The drop-on-overflow choice is deliberate: a brief audit gap during a flood is recoverable; a blocked event loop is catastrophic. If you see frequent outcome=error you have a downstream IO problem (slow disk, fsync storm in another process, etc.).

Disabling audit

telemetry:
  audit_enabled: false

Restart the server. The audit directory is left untouched; existing files stay where they are.

Retention

Files are not auto-pruned in 8.5.0 — operators prune manually:

find ~/.culture/audit -name 'spark-*.jsonl*' -mtime +30 -delete

A future audit-prune CLI is on the roadmap.

Health metrics

Two metrics surface the audit pipeline’s health (collected via the OTEL collector when telemetry is enabled):

culture.audit.writes{outcome=ok|error} — write attempt count. A non-zero outcome=error rate indicates dropped records (queue overflow or IO failure).
culture.audit.queue_depth — currently-queued records waiting to flush. Steady-state should be near zero; a rising trend means the writer task can’t keep up.

These appear in Grafana / Prometheus dashboards alongside the rest of the culture.* metrics from 8.4.0.

Public API

For embedding the audit pipeline in custom code (e.g. an external admin tool that wants to write into the same JSONL), culture.telemetry re-exports four symbols:

Symbol	Purpose
`AuditSink`	The dataclass that owns the queue + writer task + rotation.
`init_audit(config, metrics)`	Idempotent constructor; mirrors `init_metrics` / `init_telemetry`.
`build_audit_record(server_name, event, origin_tag, trace_id, span_id, ...)`	Build a schema-compliant record dict from an `Event`. Used by `IRCd.emit_event`.
`utc_iso_timestamp(epoch_seconds)`	Format a `time.time()` value as the ISO 8601 UTC string the `ts` field expects. Used by `Client._process_buffer` for PARSE_ERROR records.
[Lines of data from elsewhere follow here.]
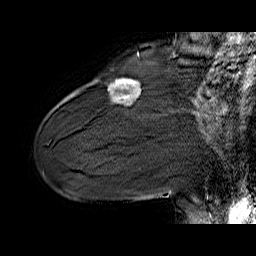
Breast MRI (dynamic contrast-enhanced), one sagittal slice; position 17 of 60 along the scan axis; dynamic contrast-enhanced series, time point 2 of 6 at this slice position (early post-contrast); 1.5 T; TE 6.4 ms, TR 32.9 ms; 4 mm slice thickness; 256 × 256 image matrix, field of view 200 × 200 mm. Female patient. From the clinical record (not read from this slice): setting: breast cancer imaged before/during neoadjuvant chemotherapy; receptor status: HER2-positive.
Structures marked on this image (semi-automatic segmentation, software-assisted and operator-edited):
- analysis volume of interest (the breast-tissue region the enhancement analysis was run in; not a lesion): box from (x=109, y=79) to (x=141, y=105) px
- tumour enhancement mask (voxels above the 100 % enhancement threshold inside the analysis volume of interest): (x=123, y=79)–(x=133, y=82)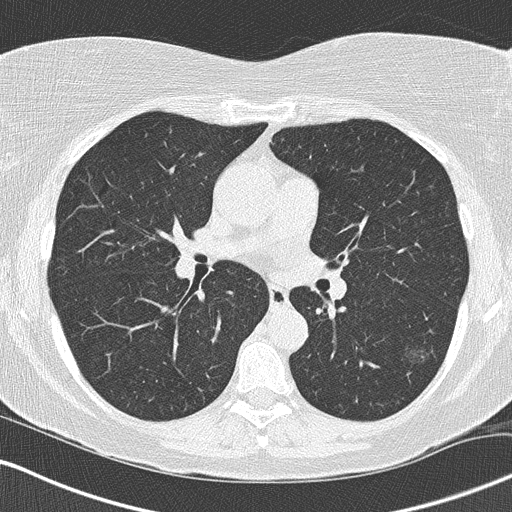
Chest CT (low-dose screening protocol), one axial image. Third annual screen. Lung window (W 1500 / L -600 HU). 2 mm slice thickness. Female, age 57 years at enrolment.
Expert-annotated lung lesion, bounding box [x1, y1, x2, y2] px = [389, 326, 456, 380]. The screening reader recorded 5 non-calcified nodules or masses ≥4 mm on this exam (left lower lobe, right upper lobe, right lower lobe, right upper lobe); which of them this box marks is not recorded. Later outcome: lung cancer diagnosed 51 days after this screen — bronchiolo-alveolar adenocarcinoma, NOS, left lower lobe, well differentiated (G1), stage IA (AJCC 6th edition), 16 mm at pathology.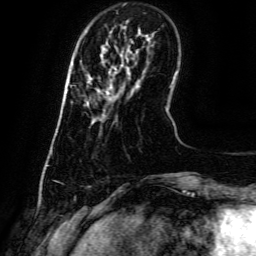
Breast MRI (dynamic contrast-enhanced), one axial slice; position 11 of 134 along the scan axis; cropped to one breast; dynamic contrast-enhanced series, time point 2 of 6 at this slice position (early post-contrast); 3 T; TE 4.8 ms, TR 9.1 ms; 1.2 mm slice thickness; 256 × 256 image matrix, field of view 180 × 180 mm. Female patient.
Structures marked on this image (semi-automatic segmentation, software-assisted and operator-edited):
- enhancing-tissue mask used for the functional tumour volume (all voxels passing the contrast-enhancement thresholds inside the analysis volume; usually the tumour): box from (x=87, y=86) to (x=113, y=105) px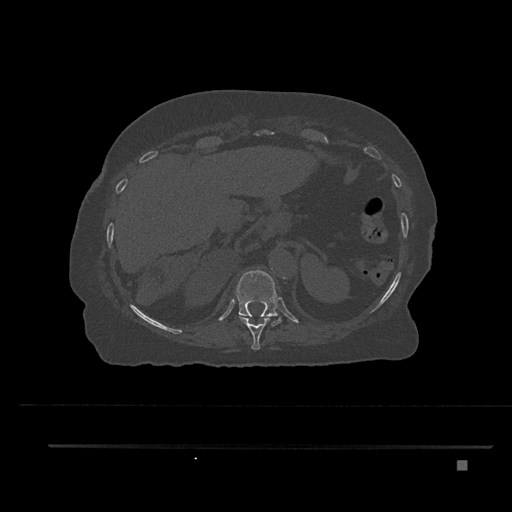
CT including the spine, one axial slice. Position 329 of 797 along the scan axis. Bone window (W 1800 / L 400 HU). 0.5 mm slice thickness. 512 × 512 image matrix. Female patient, age 76 years. From the clinical record (not read from this slice): primary cancer: lung; vertebrae with lytic lesions (as recorded): T11, L3.
Annotated regions visible in this slice (semi-automatically segmented with operator editing):
- T10 vertebra: box from (x=239, y=316) to (x=271, y=350) px
- T11 vertebra: (x=235, y=270)–(x=281, y=326)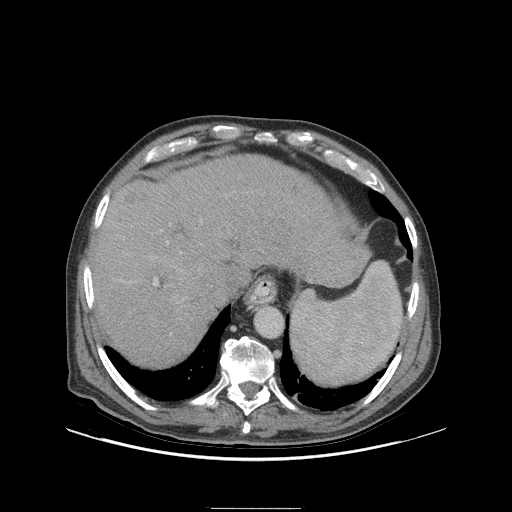
Contrast-enhanced abdominal CT (liver protocol), one axial slice; reconstruction kernel STANDARD; 140 kVp; soft-tissue window (W 400 / L 40 HU); 2.5 mm slice thickness; 512 × 512 image matrix, field of view 440 × 440 mm. From the clinical record (not read from this slice): diagnosis: hepatocellular carcinoma (patient treated with transarterial chemoembolisation; whether this scan precedes or follows treatment is not stated here); TNM stage (as recorded): Stage-I; Child-Pugh class: A; tumour nodularity: uninodular; tumour size: 5.1 cm.
Outlined on this slice (semi-automatic segmentation, software-assisted and operator-edited):
- abdominal aorta: bounding box (x1, y1, x2, y2) in pixels: (255, 307, 283, 337)
- liver parenchyma outside the tumour (the mass and vessels are separate outlines, so this box may not span the whole liver): (92, 154, 361, 366)
- portal vein: (130, 230, 168, 286)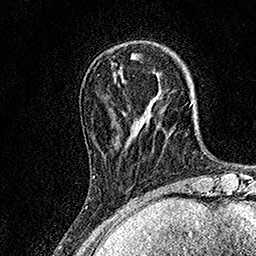
Breast MRI, one axial slice; position 36 of 158 along the scan axis; cropped to one breast; dynamic contrast-enhanced series, time point 2 of 7 at this slice position (early post-contrast); 1.5 T; TE 3.5 ms, TR 7.2 ms; 256 × 256 image matrix. Female patient.
Structures marked on this image (semi-automatically segmented with operator editing):
- enhancing-tissue mask used for the functional tumour volume (all voxels passing the contrast-enhancement thresholds inside the analysis volume; usually the tumour): bounding box (x1, y1, x2, y2) in pixels: (90, 111, 123, 178)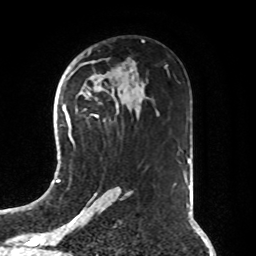
Breast MRI, one axial slice. Slice 49 of 76 in the series (ordered by position). Cropped to one breast. Dynamic contrast-enhanced series, time point 2 of 8 at this slice position (early post-contrast). 1.5 T. TE 4.2 ms, TR 7 ms. 2.1 mm slice thickness. 256 × 256 image matrix. Female patient.
Structures marked on this image (semi-automatically segmented with operator editing):
- enhancing-tissue mask used for the functional tumour volume (all voxels passing the contrast-enhancement thresholds inside the analysis volume; usually the tumour): bounding box <70,115,97,140> (left, top, right, bottom; pixels)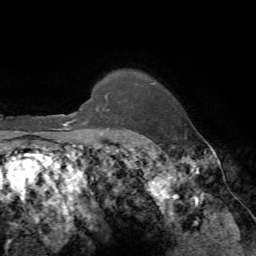
Breast MRI, one axial slice; cropped to one breast; dynamic contrast-enhanced series, time point 2 of 7 at this slice position (early post-contrast); 1.5 T; TE 4.2 ms, TR 8.7 ms; 2.2 mm slice thickness; 256 × 256 image matrix, field of view 180 × 180 mm. Female patient.
Structures marked on this image (semi-automatic segmentation, software-assisted and operator-edited):
- enhancing-tissue mask used for the functional tumour volume (all voxels passing the contrast-enhancement thresholds inside the analysis volume; usually the tumour): box from (x=83, y=108) to (x=110, y=142) px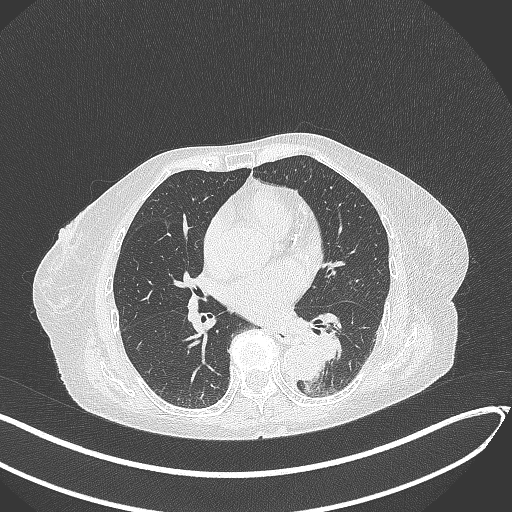
Chest CT, one axial slice. Slice 118 of 324 in the series (ordered by position). Reconstruction kernel B70f. Lung window (W 1500 / L -600 HU). 512 × 512 image matrix, field of view 400 × 400 mm. Female patient, age 82 years. Case-level facts recorded for this patient, not image findings: clinical TNM (as recorded): T1b N0 M1.
Annotated regions visible in this slice (rectangle marked by the reading radiologist):
- lung tumour (recorded histology: adenocarcinoma): bounding box (x1, y1, x2, y2) in pixels: (298, 328, 346, 368)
PARSE_ERROR records cannot go through build_audit_record (no Event object) — callers construct the dict inline using utc_iso_timestamp for the ts field and the schema in audit.md for everything else.

Known limitations (v1)

actor.kind is always human in 8.5.0. Plan 5 (harness) and Plan 6 (bots) will refine to bot/harness based on the connection type.
actor.remote_addr is empty for events emitted from server-internal sites (skills, system bot). Populated for Client._process_buffer PARSE_ERRORs.
Federated lifecycle events (JOIN/PART/QUIT) on the receiver side are not yet surfaced — only federated message events produce audit records. Tracking gap in #296.
No OTEL Logs export. JSONL is the source of truth; future plans may add a best-effort duplicate via the OTEL Logs API.